The award is named, of course, for the man Roman soldiers pressed into service to help Jesus carry his cross so he wouldn’t die before he could be properly executed.
Ronald Phillips, convicted of the rape and murder of a 3-year-old, had his execution postponed by the governor from last November to early July of this year to see if he could donate organs, including a kidney, to his mother.
The Ohio Department of Rehabilitation and Correction (which seems to do neither) gave Phillips a late March deadline to have the transplant so he would be up and about in time for his lethal injection July 2.
If Phillips is fortunate, he may contract pneumonia later this spring so he will not be sufficiently hale and hearty to be fatally poisoned. Then again, he could have the good luck of Romell Broom. He was not executed because, despite repeated attempts for two hours, executioners were not able to find a vein to insert the intravenous needle to kill him, thereby earning the Buckeye State an earlier Simon of Cyrene Award.
Sounds absurd? Of course it is.
Elsewhere on the crime and punishment scene, we have prison guards picking up a package of drugs in a clandestine operation in Arizona, bringing it north on Interstate 5 to the San Joaquin Valley in California where it was passed on to another group that took it to its final destination.
Just another drug deal? Not really. It involved California prison guards trading some of the state’s muscle relaxants with Arizona in exchange for vials of sodium thiopental meant to flow into the veins of any of those on death row in California.
Manufacturers are withholding lethal injection drugs because of their opposition to the death penalty. Specialized compounding pharmacies are becoming more reluctant to custom mix lethal drugs, not wishing to be linked to capital punishment.
Some states are contemplating returning to the good old days of the electric chair or a firing squad.
That’s not for Arkansas, where the attorney general says, “The euthanasia element of lethal injection has allowed the public to temper their desire for the ultimate justice with their delicate sensibilities.”

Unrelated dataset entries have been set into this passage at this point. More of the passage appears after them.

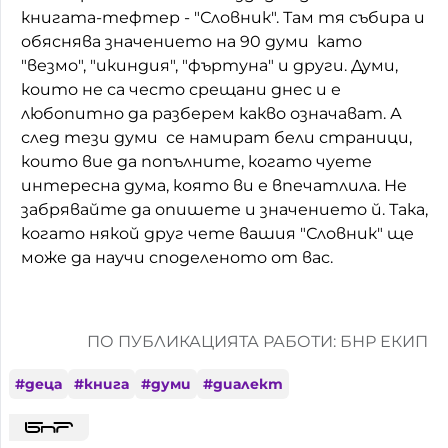
книгата-тефтер - "Словник". Там тя събира и
обяснява значението на 90 думи като
"везмо", "икиндия", "фъртуна" и други. Думи,
които не са често срещани днес и е
любопитно да разберем какво означават. А
след тези думи се намират бели страници,
които вие да попълните, когато чуете
интересна дума, която ви е впечатлила. Не
забрявайте да опишете и значението й. Така,
когато някой друг чете вашия "Словник" ще
може да научи споделеното от вас.
ПО ПУБЛИКАЦИЯТА РАБОТИ: БНР ЕКИП
#
деца
#
книга
#
думи
#
диалект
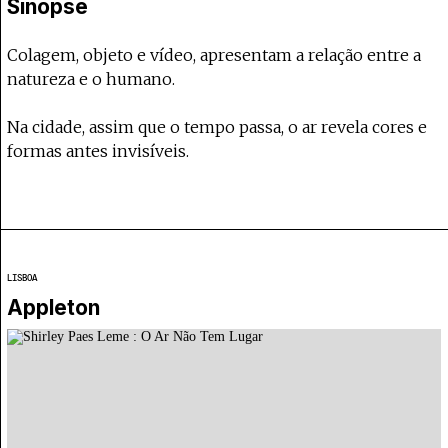
Projecto e Equipa
Sinopse
Apoiar
e — apoia o Coffeepaste e ajuda-nos a chegar mais longe.
Mantém viva a cultura independente 
Estatuto Editorial
Ficha Técnica
Colagem, objeto e vídeo, apresentam a relação entre a
Política de privacidade
natureza e o humano.
Contactar
Política de privacidade - App
Na cidade, assim que o tempo passa, o ar revela cores e
Coffeelabs Cursos curtos
formas antes invisíveis.
LISBOA
Appleton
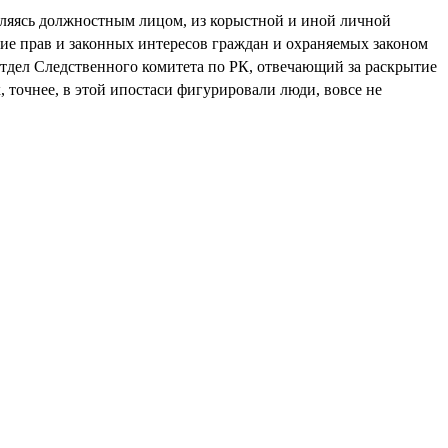
вляясь должностным лицом, из корыстной и иной личной
ие прав и законных интересов граждан и охраняемых законом
 отдел Следственного комитета по РК, отвечающий за раскрытие
, точнее, в этой ипостаси фигурировали люди, вовсе не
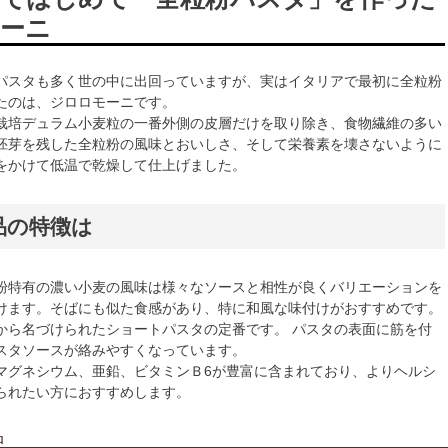
ーニ
パスタも多く世の中に出回っていますが、実はイタリアで最初に全粒粉
たのは、ジロロモーニです。
栽培デュラム小麦粒の一番外側の皮層だけを取り除き、食物繊維の多い
胚芽を残した全粒粉の風味とおいしさ、そして栄養素を壊さないように
をかけて低温で乾燥して仕上げました。
品の特徴は
粉特有の濃い小麦の風味は様々なソースと相性が良くバリエーションを
けます。そばにも似た食感があり、特に和風な味付けがおすすめです。
から名づけられたショートパスタの定番です。 パスタの表面に筋を付
スタソースが絡みやすくなっています。
マグネシウム、亜鉛、ビタミンＢ6が豊富に含まれており、よりヘルシ
られたい方におすすめします。
品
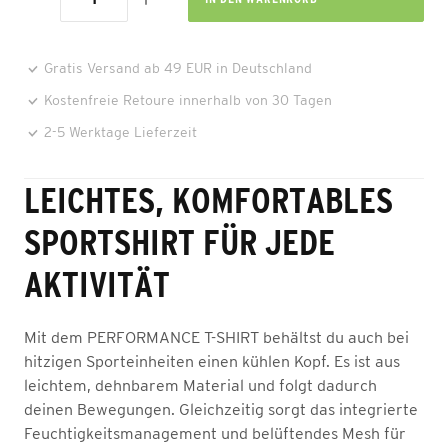
Gratis Versand ab 49 EUR in Deutschland
Kostenfreie Retoure innerhalb von 30 Tagen
2-5 Werktage Lieferzeit
LEICHTES, KOMFORTABLES
SPORTSHIRT FÜR JEDE
AKTIVITÄT
Mit dem PERFORMANCE T-SHIRT behältst du auch bei
hitzigen Sporteinheiten einen kühlen Kopf. Es ist aus
leichtem, dehnbarem Material und folgt dadurch
deinen Bewegungen. Gleichzeitig sorgt das integrierte
Feuchtigkeitsmanagement und belüftendes Mesh für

Right. Vengeance should be as comfortable as possible for the folks with delicate sensibilities. Before leaving the theater of the absurd, consider a recent execution in Florida.
While Robert L. Henry was being executed for the 1987 killing of two co-workers, a witness to the lethal injection blurted out “Die!” as the inmate read his last statement, which took three minutes. Maybe a 140-character Twitter limit could be imposed to expedite things in the future.
Henry apologized for his crimes and said he hoped his death would comfort the families of the victims, but he also criticized the death penalty.
“Why would we continue to be murderers to those who have murdered?” he asked.
Good question. Maybe the United States will eventually answer it and separate itself from China, Iran and other countries it proudly stands with in its “desire for the ultimate justice.”